On a personal note, I never expected my curiosity about large language models to become directly useful at work. I had been experimenting with LLMs and prompt engineering on my own time, and when this project needed someone who could collaborate with the AI team on prompt workflows, that personal interest suddenly had professional value. It's a reminder that following what genuinely interests you tends to pay off in ways you can't predict.
Bonus Content
Design Delivery
A sample of how I delivered designs to the frontend team. Each handoff included detailed specs, annotations, and context so developers could build with confidence and minimal back-and-forth.
Design System
I built the design system from scratch. I worked closely with the frontend developers to make sure components in Storybook matched Figma exactly, same naming, same variations, so there was never any confusion between what I designed and what they built.
Fonts
Colours
Buttons
Modal Spacing
Progress Bars
More
A limited selection of font sizes ensures consistency and reduces mistakes and odd patterns.

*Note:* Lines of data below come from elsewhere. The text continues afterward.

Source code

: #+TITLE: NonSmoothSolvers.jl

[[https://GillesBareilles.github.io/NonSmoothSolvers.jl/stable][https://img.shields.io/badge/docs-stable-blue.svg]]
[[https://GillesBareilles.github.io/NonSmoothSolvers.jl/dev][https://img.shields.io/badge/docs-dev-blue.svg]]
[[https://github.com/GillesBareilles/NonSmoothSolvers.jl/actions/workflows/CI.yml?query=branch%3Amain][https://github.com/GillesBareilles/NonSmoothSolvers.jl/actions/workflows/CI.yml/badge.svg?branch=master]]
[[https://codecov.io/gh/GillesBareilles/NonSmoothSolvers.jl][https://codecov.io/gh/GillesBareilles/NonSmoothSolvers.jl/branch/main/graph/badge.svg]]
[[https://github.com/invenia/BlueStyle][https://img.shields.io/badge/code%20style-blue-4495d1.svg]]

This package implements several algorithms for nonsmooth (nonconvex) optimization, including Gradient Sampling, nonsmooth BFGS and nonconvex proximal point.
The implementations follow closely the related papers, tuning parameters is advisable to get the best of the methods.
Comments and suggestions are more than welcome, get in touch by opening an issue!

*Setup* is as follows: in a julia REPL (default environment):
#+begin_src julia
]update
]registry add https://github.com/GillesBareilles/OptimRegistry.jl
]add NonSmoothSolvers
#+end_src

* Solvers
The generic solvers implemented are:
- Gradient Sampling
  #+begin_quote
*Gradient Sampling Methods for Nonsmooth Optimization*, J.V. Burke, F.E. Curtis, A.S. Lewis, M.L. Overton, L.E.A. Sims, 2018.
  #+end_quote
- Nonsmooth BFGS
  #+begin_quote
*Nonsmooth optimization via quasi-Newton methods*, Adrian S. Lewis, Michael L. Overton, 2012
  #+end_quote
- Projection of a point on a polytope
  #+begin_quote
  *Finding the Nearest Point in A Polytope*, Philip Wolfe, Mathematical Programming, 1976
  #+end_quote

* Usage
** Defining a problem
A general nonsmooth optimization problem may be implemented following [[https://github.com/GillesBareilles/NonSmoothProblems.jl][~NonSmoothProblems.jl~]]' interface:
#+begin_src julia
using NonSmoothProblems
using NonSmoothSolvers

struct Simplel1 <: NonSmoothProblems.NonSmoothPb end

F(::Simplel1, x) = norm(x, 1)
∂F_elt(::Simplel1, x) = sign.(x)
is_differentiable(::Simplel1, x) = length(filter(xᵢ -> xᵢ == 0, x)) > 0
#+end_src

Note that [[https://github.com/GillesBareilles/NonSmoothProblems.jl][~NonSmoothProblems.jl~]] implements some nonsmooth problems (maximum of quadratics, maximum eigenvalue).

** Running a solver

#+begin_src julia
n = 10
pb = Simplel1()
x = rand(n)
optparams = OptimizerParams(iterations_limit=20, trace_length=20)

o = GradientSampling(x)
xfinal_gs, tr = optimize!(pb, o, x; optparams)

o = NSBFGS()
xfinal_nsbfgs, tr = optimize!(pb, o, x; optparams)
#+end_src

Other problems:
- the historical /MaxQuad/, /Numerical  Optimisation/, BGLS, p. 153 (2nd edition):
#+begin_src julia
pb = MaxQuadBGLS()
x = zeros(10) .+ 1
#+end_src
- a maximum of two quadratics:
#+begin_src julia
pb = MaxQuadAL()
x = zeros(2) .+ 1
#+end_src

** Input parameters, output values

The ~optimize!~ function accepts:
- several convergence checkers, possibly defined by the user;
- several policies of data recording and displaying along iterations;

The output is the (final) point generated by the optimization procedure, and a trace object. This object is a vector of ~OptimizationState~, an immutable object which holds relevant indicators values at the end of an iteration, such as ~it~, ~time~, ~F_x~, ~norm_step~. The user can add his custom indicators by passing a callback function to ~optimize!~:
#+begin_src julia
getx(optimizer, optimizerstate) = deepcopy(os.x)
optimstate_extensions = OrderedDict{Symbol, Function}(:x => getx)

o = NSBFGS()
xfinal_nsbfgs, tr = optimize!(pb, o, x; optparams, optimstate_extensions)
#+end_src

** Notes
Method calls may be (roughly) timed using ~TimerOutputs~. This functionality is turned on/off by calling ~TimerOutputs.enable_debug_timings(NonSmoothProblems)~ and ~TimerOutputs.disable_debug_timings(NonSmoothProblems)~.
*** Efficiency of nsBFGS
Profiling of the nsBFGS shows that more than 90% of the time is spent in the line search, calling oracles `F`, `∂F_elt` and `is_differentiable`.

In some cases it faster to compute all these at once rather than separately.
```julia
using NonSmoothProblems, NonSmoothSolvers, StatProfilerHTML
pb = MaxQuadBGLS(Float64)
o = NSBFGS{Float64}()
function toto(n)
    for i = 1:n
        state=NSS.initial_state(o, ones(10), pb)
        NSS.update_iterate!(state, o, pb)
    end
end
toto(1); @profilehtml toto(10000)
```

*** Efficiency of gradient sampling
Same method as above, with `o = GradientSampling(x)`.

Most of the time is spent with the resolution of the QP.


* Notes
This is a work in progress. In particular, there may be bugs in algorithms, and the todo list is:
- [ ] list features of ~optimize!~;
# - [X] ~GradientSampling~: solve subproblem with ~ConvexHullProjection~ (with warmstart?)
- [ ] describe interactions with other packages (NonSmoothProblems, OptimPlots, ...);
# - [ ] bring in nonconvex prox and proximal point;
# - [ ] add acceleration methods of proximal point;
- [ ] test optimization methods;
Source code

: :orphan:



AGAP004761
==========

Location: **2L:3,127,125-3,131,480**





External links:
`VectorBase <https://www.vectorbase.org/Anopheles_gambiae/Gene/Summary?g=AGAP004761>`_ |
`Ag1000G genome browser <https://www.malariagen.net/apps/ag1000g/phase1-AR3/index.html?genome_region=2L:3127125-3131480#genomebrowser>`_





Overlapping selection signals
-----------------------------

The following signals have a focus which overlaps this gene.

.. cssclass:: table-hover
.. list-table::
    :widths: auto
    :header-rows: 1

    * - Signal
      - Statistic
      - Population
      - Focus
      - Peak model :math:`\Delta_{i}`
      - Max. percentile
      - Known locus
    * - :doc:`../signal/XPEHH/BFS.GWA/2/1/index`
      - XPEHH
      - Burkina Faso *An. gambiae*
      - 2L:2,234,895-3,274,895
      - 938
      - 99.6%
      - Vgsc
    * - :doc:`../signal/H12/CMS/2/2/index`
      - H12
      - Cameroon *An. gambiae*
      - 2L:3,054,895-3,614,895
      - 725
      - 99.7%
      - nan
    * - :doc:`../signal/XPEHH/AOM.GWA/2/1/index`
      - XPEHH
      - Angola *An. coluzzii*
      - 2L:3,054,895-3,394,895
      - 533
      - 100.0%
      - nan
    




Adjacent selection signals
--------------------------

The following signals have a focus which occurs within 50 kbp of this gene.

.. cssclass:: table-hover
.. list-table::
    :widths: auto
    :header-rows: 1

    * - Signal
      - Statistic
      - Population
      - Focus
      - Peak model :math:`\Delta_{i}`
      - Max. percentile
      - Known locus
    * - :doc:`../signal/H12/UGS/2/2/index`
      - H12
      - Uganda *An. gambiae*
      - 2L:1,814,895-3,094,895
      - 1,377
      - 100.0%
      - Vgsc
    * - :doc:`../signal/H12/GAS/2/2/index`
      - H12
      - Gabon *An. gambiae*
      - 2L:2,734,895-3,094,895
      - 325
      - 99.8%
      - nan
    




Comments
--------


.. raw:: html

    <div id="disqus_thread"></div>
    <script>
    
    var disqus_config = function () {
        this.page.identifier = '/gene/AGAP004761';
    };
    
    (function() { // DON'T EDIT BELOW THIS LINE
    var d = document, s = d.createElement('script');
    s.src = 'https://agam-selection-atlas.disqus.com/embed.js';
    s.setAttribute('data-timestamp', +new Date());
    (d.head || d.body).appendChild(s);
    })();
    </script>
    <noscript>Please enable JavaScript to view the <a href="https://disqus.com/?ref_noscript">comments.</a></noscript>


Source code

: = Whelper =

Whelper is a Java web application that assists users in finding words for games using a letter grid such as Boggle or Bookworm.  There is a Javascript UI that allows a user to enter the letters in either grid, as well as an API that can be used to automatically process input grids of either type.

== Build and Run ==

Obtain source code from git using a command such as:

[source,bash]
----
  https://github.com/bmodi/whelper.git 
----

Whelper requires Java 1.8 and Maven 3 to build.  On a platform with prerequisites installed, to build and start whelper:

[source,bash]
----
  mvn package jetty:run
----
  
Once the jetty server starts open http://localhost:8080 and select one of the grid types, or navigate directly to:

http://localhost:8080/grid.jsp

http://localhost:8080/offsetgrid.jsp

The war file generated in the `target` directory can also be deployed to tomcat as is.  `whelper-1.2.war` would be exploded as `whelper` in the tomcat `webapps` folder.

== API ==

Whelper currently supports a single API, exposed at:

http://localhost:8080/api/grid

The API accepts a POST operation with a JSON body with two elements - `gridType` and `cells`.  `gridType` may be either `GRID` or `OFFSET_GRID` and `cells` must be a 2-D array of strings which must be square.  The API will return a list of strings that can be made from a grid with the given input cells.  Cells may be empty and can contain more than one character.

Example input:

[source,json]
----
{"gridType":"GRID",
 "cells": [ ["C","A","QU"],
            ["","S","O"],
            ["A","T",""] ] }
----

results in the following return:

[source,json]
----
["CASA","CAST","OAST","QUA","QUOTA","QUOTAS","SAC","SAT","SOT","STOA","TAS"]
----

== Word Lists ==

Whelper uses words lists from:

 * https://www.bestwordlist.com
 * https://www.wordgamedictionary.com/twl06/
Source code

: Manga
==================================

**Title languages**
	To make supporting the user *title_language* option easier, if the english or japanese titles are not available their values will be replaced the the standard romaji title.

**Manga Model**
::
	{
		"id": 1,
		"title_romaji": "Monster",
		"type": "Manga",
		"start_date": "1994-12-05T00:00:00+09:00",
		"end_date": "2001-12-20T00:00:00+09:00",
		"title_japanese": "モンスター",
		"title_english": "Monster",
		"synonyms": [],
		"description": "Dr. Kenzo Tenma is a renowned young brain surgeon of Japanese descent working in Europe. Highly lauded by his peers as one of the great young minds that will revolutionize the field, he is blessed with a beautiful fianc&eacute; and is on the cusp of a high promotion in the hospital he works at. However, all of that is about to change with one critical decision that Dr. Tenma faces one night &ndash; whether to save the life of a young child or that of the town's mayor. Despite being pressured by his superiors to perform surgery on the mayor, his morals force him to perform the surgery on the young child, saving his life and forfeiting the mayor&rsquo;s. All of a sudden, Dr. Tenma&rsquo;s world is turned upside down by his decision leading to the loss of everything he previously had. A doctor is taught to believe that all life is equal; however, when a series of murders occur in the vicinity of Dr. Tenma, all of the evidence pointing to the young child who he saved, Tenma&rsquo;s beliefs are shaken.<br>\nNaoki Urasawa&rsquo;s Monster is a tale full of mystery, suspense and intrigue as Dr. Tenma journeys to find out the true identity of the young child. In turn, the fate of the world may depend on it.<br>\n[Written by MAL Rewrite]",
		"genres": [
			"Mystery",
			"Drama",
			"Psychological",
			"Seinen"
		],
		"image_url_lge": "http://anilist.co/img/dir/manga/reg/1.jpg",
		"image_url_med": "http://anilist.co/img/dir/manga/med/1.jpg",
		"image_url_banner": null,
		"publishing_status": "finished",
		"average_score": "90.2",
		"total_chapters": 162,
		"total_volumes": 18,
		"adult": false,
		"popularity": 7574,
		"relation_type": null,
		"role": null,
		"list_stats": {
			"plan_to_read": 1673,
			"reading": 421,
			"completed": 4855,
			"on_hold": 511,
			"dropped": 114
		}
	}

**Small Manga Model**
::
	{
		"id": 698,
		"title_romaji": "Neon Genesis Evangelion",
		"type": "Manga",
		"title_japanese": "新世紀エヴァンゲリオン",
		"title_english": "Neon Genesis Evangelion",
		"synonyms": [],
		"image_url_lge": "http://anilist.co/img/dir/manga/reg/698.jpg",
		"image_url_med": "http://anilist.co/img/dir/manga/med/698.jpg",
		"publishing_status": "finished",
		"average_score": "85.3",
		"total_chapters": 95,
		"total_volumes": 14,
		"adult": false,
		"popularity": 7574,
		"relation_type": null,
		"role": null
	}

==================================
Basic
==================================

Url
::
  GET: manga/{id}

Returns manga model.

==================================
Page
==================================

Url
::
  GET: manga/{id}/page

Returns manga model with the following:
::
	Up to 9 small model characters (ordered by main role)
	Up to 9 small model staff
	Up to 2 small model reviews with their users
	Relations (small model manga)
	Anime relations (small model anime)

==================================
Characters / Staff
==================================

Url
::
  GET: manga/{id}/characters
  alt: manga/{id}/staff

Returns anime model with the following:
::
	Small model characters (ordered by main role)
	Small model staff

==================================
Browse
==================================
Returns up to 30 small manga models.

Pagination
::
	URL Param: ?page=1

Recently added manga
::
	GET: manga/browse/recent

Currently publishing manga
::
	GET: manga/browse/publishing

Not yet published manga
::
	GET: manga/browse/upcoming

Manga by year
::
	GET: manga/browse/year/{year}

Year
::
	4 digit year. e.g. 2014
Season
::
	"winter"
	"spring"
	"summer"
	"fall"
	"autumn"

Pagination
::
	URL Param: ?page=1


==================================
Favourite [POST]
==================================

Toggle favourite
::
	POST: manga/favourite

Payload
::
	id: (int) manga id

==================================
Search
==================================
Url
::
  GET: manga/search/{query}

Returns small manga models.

Using Inter for UI elements and system fonts for code, with consistent weights and line heights for readability across all contexts.
The color palette is intentionally limited compared to traditional design systems. This constraint minimizes the chance of mistakes on the frontend and forces better decision-making when creating new components. Includes semantic tokens with accessible contrast ratios and status colors for feedback states.
Complete button library with primary, secondary, ghost, and destructive variants. Secondary buttons use transparency instead of absolute values, allowing them to adapt to any background color while maintaining enough contrast to remain legible and distinguishable at all times.
In the rare case that a developer couldn't figure out how to use the measurements inside Figma, I created very detailed measurement specifications which were included in appropriate tickets.
Progress indicators for async operations and AI processing. Linear bars, circular spinners, skeleton loaders, and step indicators to keep users informed during wait times.
There were many other components in the design system as well, too many to share here. They were all created from scratch to ensure a consistent look and feel across the app.
A video to unify the team
The sudden pivot was difficult for the team. Everyone had to abandon projects they'd invested over a year in. To help lift spirits, I created this video in about four hours to celebrate our new direction. I also had one-on-one conversations with developers who felt their work had been discarded, helping them see how their efforts still mattered and keeping morale high during a challenging transition.